Work task →
Find the lines below that include the word "index" and state how many there are, adding nothing.

Dataset extract →
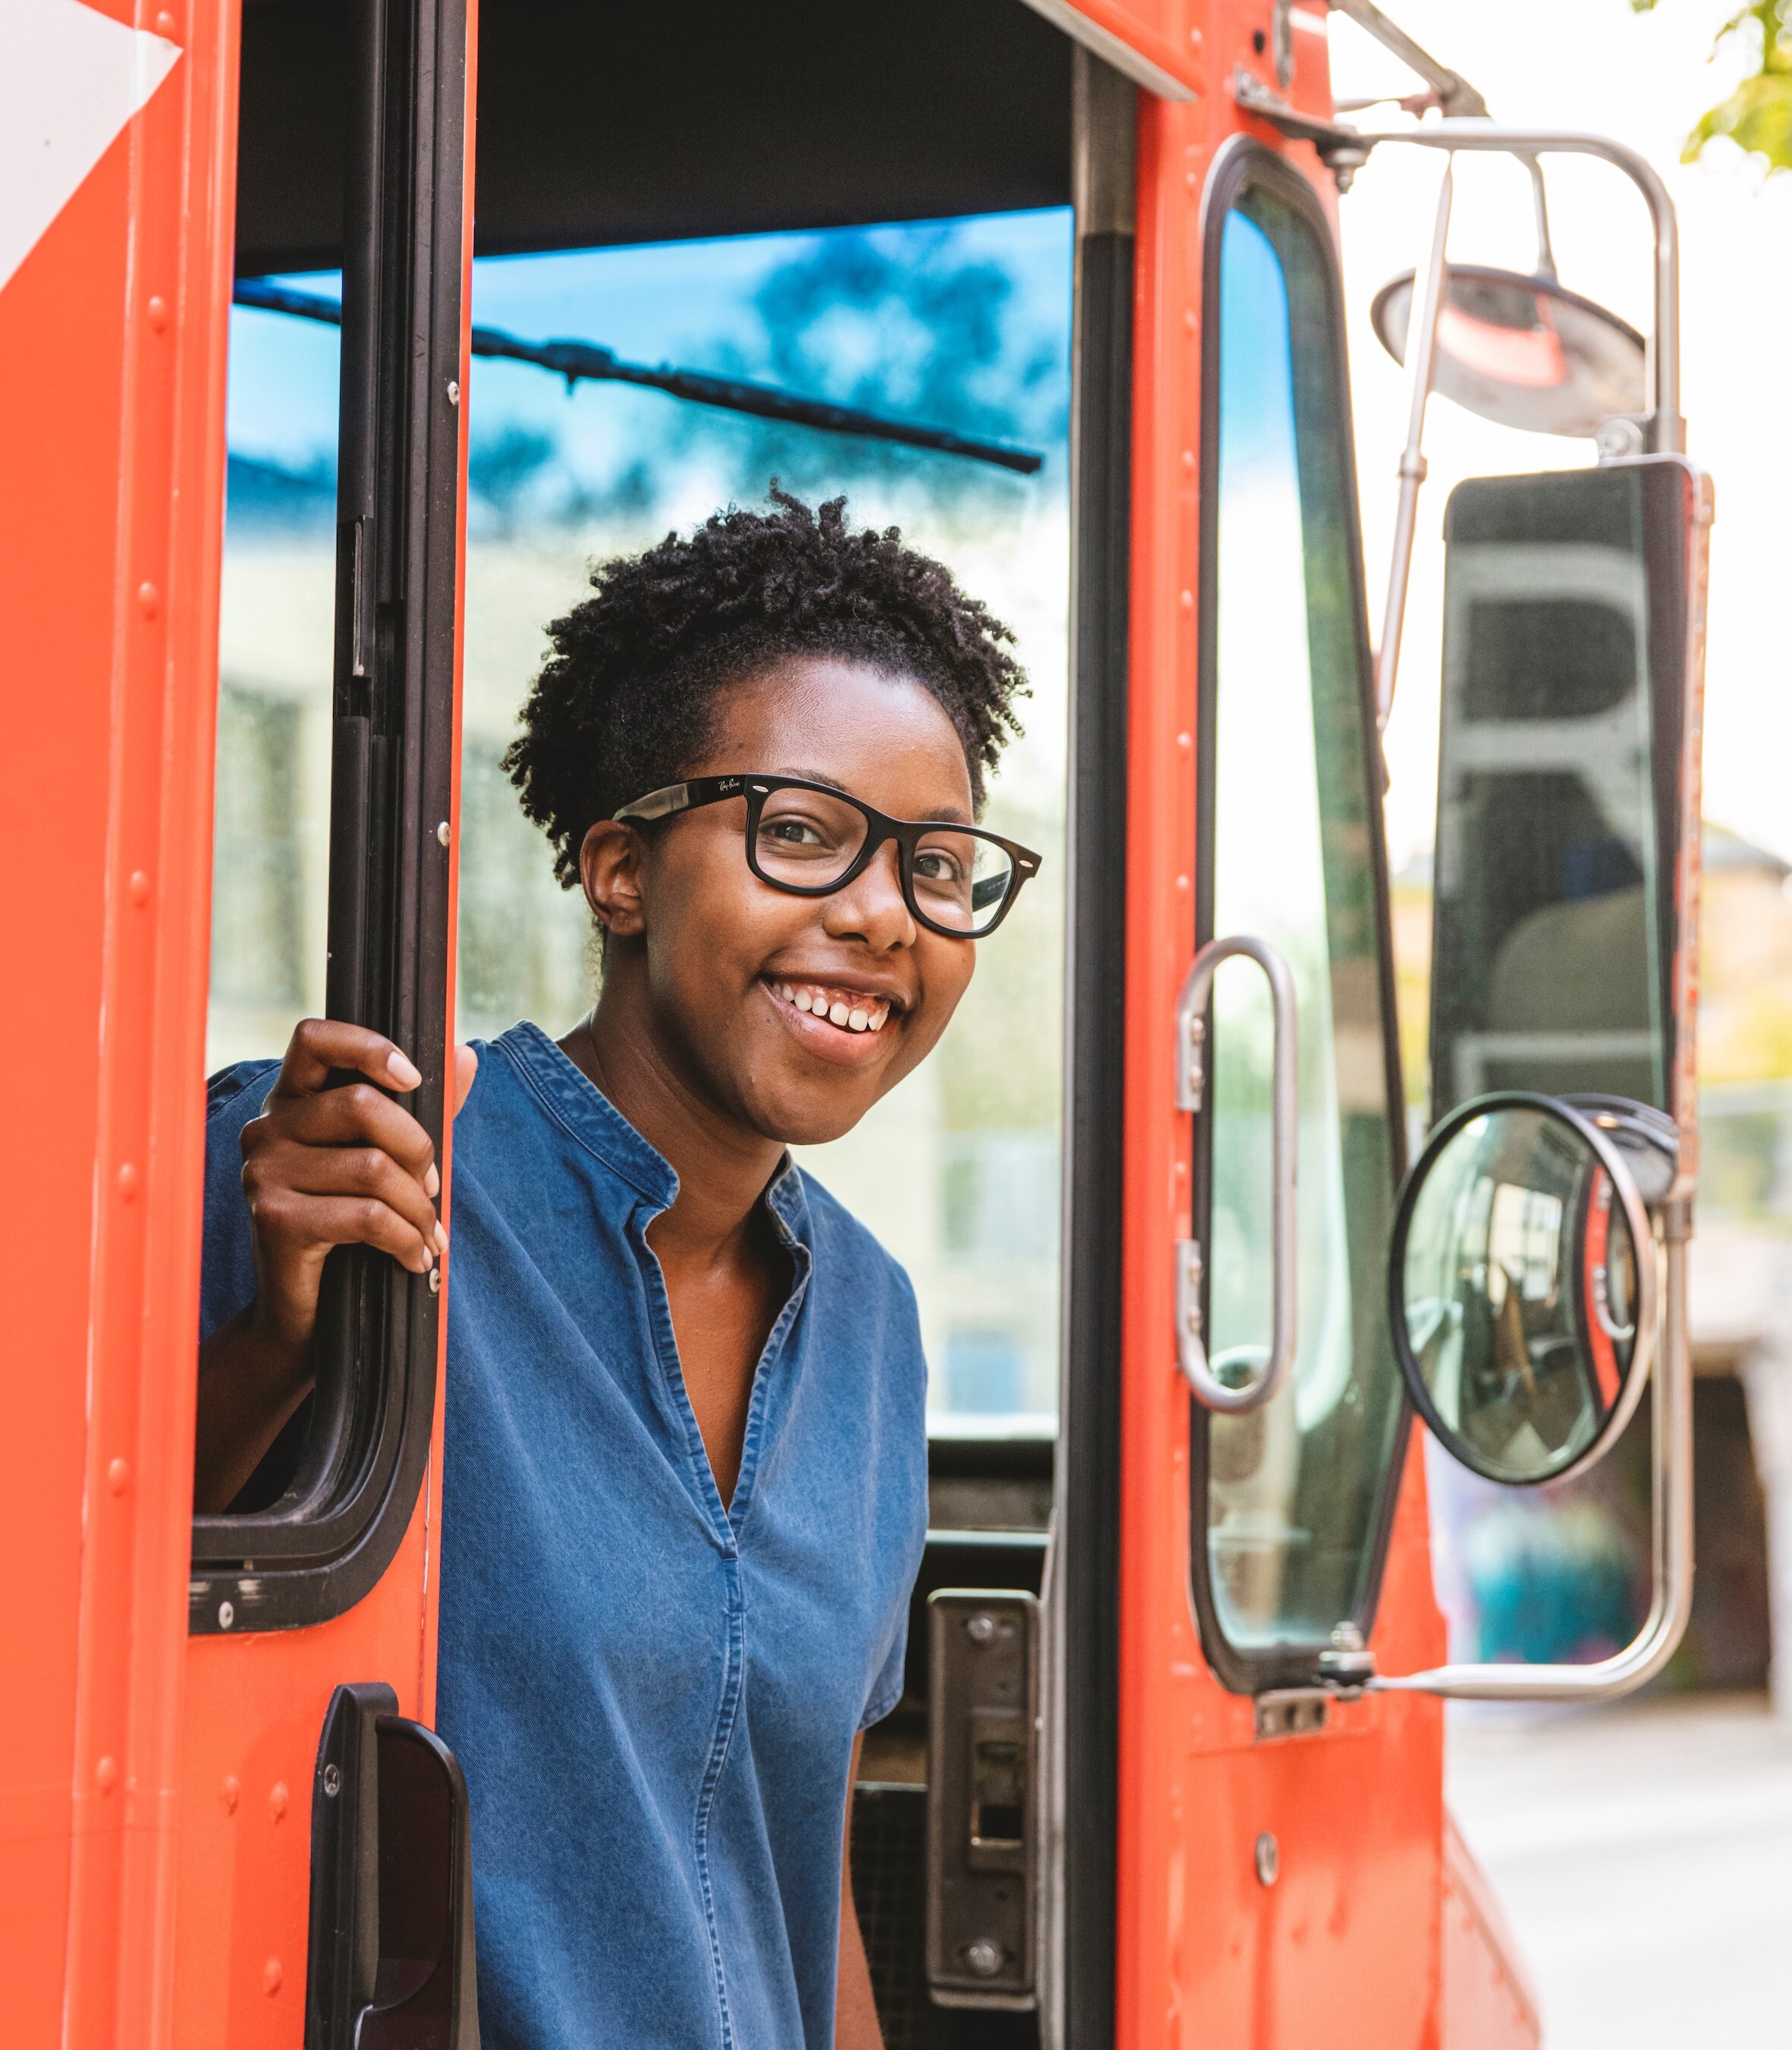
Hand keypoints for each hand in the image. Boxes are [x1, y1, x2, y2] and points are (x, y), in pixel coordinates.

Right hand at [239, 1019, 474, 1354]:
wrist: (303, 1315)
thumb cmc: (349, 1229)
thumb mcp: (389, 1163)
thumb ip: (424, 1110)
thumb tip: (466, 1055)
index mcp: (292, 1103)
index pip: (314, 1037)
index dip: (368, 1045)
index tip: (413, 1079)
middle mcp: (267, 1129)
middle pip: (362, 1103)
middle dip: (419, 1149)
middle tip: (432, 1189)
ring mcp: (264, 1173)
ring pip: (373, 1166)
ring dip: (419, 1207)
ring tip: (428, 1233)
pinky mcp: (275, 1219)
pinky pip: (367, 1215)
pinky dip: (406, 1239)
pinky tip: (415, 1258)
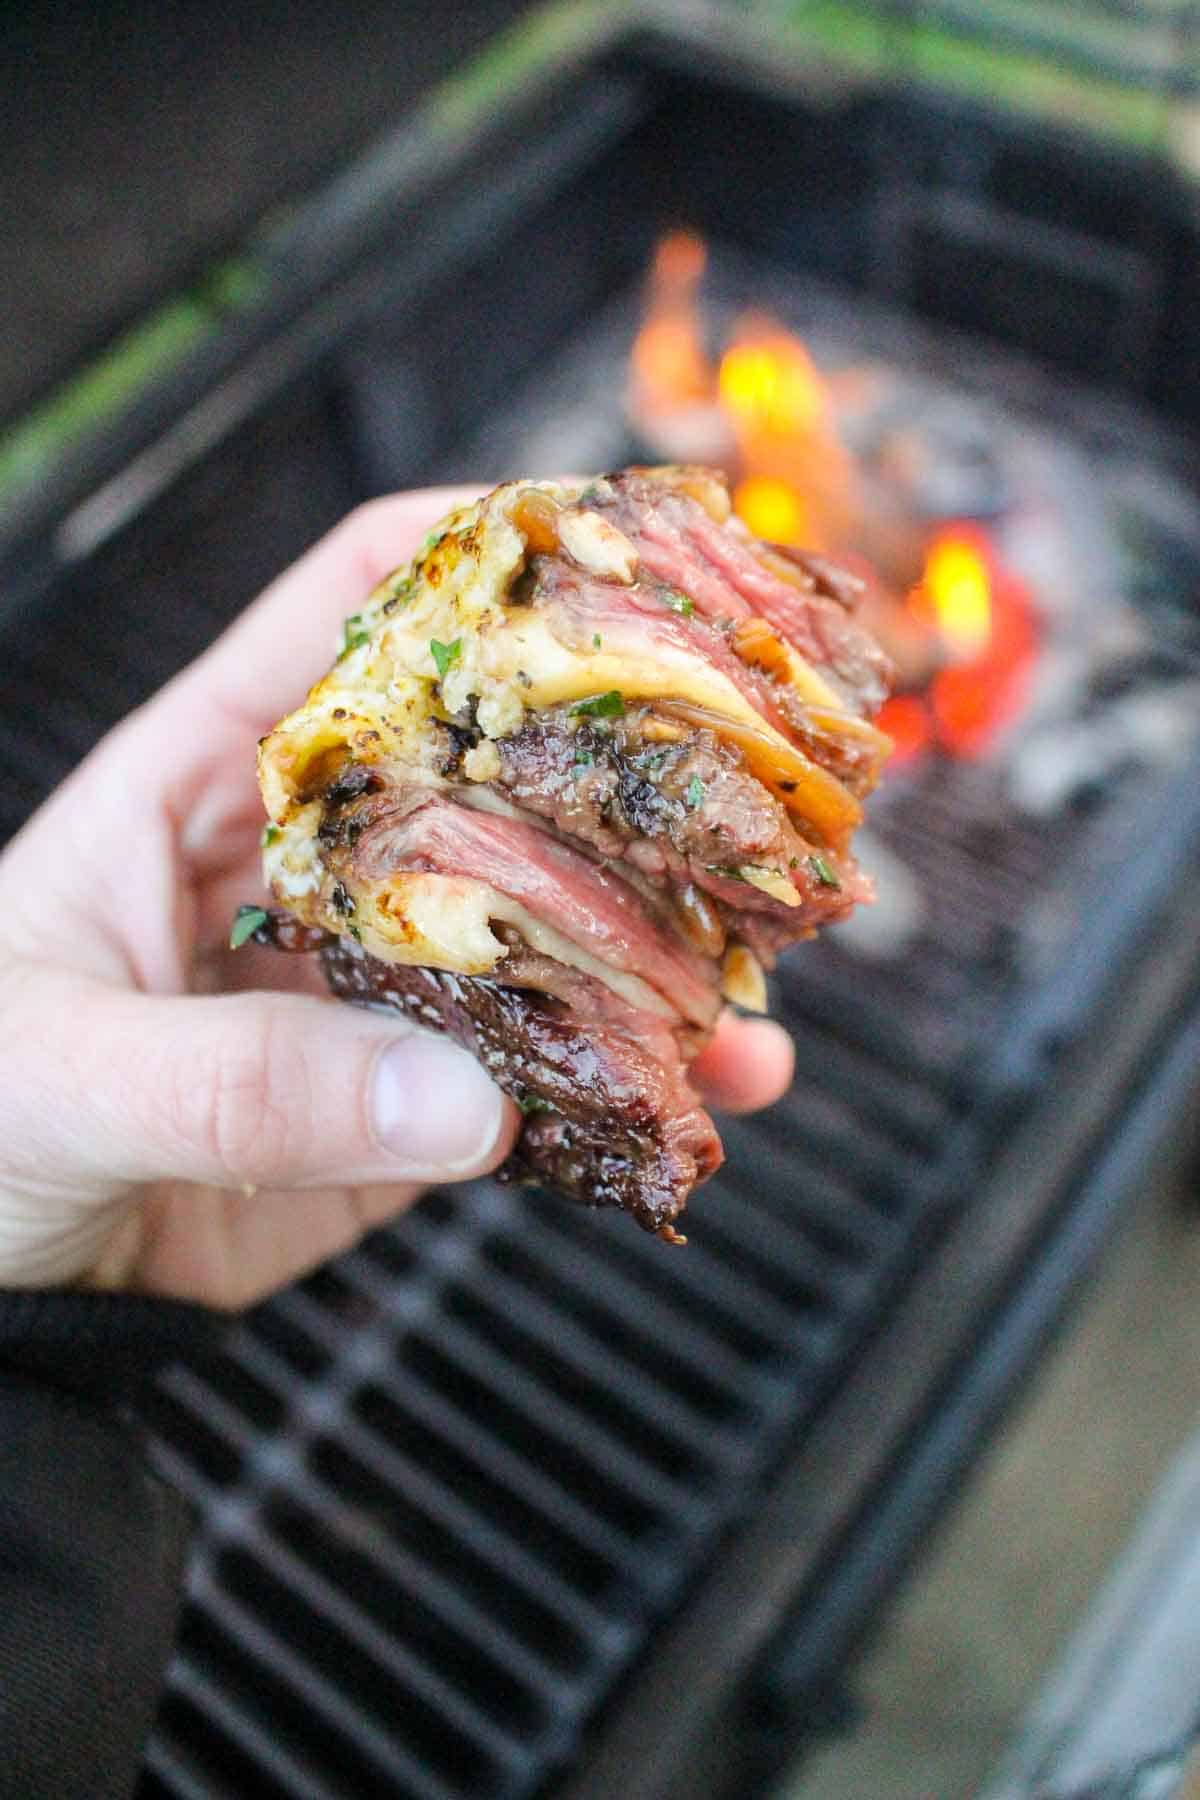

Written solution →
4